◆ Text
◇ ◇ ◇
We wanted it to be a place where people could ask questions without fear. This meant contemplating a limit on who was in the community. It needed to be authentic – people should ask and answer things they cared about, not because their bosses were watching. They needed to want to participate and people could choose not to participate.
Participation didn’t mean asking or answering either. It meant showing up and being curious. Lurking is common in weak networks, and those who aren’t visibly active can still DM others behind the scenes.
None of this is rocket science. Many law library professionals I know lurk on discussion groups and email lists. We wanted to get a bit of that feel but without email.
Skype (Lync) for Business
We looked at chat, initially. In the end, we decided to move on because it too closely recreated the productivity challenges that were already caused by email. The need to be notified, the need to participate in real time. It was a little too much additional work.
Which is not to say it doesn’t have possibilities. The chat room feature is pretty nice. I think if you had faculty all working in an area or a law firm practice group, having a dedicated room for them would work great. In our case, we were more likely to be crossing topical boundaries than organizational ones. A chat room for budget and another for personnel might work but felt kludgy.
The chat room topic feeds were particularly interesting. You can set up chat room alerts based on keywords. By default, Skype for Business starts with an ego feed (that’s what Microsoft calls it) and you can add more. In theory, when someone uses your keywords in a chat room, your topic feed will update.
I don’t have any sense for how much chat rooms are used in law firms. But if they are, the topic feed would seem to be a useful tool for watching practice group and other discussions without having to participate closely.
Unfortunately, our Skype for Business implementation was not, well, implemented well. Topic feeds wouldn’t update. When we attempted functionality like pasting in images, we received error messages.
◇ ◇ ◇
[Stored records]
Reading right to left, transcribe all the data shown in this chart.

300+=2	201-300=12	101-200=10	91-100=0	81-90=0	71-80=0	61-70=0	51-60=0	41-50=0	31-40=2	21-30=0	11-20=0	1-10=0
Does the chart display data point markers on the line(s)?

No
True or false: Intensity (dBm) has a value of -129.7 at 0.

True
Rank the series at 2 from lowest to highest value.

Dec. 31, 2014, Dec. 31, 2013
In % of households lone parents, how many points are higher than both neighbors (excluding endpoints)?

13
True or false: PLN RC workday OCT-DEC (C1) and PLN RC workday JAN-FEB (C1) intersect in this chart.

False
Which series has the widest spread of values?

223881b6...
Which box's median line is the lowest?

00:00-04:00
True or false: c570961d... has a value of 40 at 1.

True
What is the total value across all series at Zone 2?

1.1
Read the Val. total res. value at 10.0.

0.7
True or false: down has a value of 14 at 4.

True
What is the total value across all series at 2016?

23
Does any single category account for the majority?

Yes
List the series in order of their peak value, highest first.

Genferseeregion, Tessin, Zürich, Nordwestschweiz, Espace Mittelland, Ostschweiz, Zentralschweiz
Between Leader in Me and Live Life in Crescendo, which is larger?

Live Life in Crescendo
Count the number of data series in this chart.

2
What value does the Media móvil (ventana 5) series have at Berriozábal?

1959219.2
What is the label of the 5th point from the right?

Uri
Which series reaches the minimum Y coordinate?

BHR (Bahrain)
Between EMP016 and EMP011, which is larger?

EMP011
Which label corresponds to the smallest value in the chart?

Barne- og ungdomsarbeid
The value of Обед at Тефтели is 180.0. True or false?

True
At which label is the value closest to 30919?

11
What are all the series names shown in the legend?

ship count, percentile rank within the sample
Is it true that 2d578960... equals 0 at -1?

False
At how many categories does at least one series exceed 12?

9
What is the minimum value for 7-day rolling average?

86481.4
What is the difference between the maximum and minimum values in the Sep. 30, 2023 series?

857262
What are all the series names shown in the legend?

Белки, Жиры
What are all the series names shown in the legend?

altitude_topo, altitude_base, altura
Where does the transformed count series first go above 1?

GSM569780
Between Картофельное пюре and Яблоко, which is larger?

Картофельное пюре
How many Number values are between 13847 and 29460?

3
◇ ◇ ◇
◆ Set of tasks
• a. From the text on Skype for Business chat, reproduce without changes the part that opens with the words containing "Skype (Lync) for" and closes with "but felt kludgy.".
• b. Answer these questions from the text on Skype for Business chat:
(i) Where do many law library professionals lurk?
(ii) What does Microsoft call the feed that Skype for Business starts with by default?
(iii) What happened when the team tried pasting in images?

◆ Written answers
• a.
Skype (Lync) for Business
We looked at chat, initially. In the end, we decided to move on because it too closely recreated the productivity challenges that were already caused by email. The need to be notified, the need to participate in real time. It was a little too much additional work.
Which is not to say it doesn’t have possibilities. The chat room feature is pretty nice. I think if you had faculty all working in an area or a law firm practice group, having a dedicated room for them would work great. In our case, we were more likely to be crossing topical boundaries than organizational ones. A chat room for budget and another for personnel might work but felt kludgy.

• b.
(i) On discussion groups and email lists.
(ii) An ego feed.
(iii) They received error messages.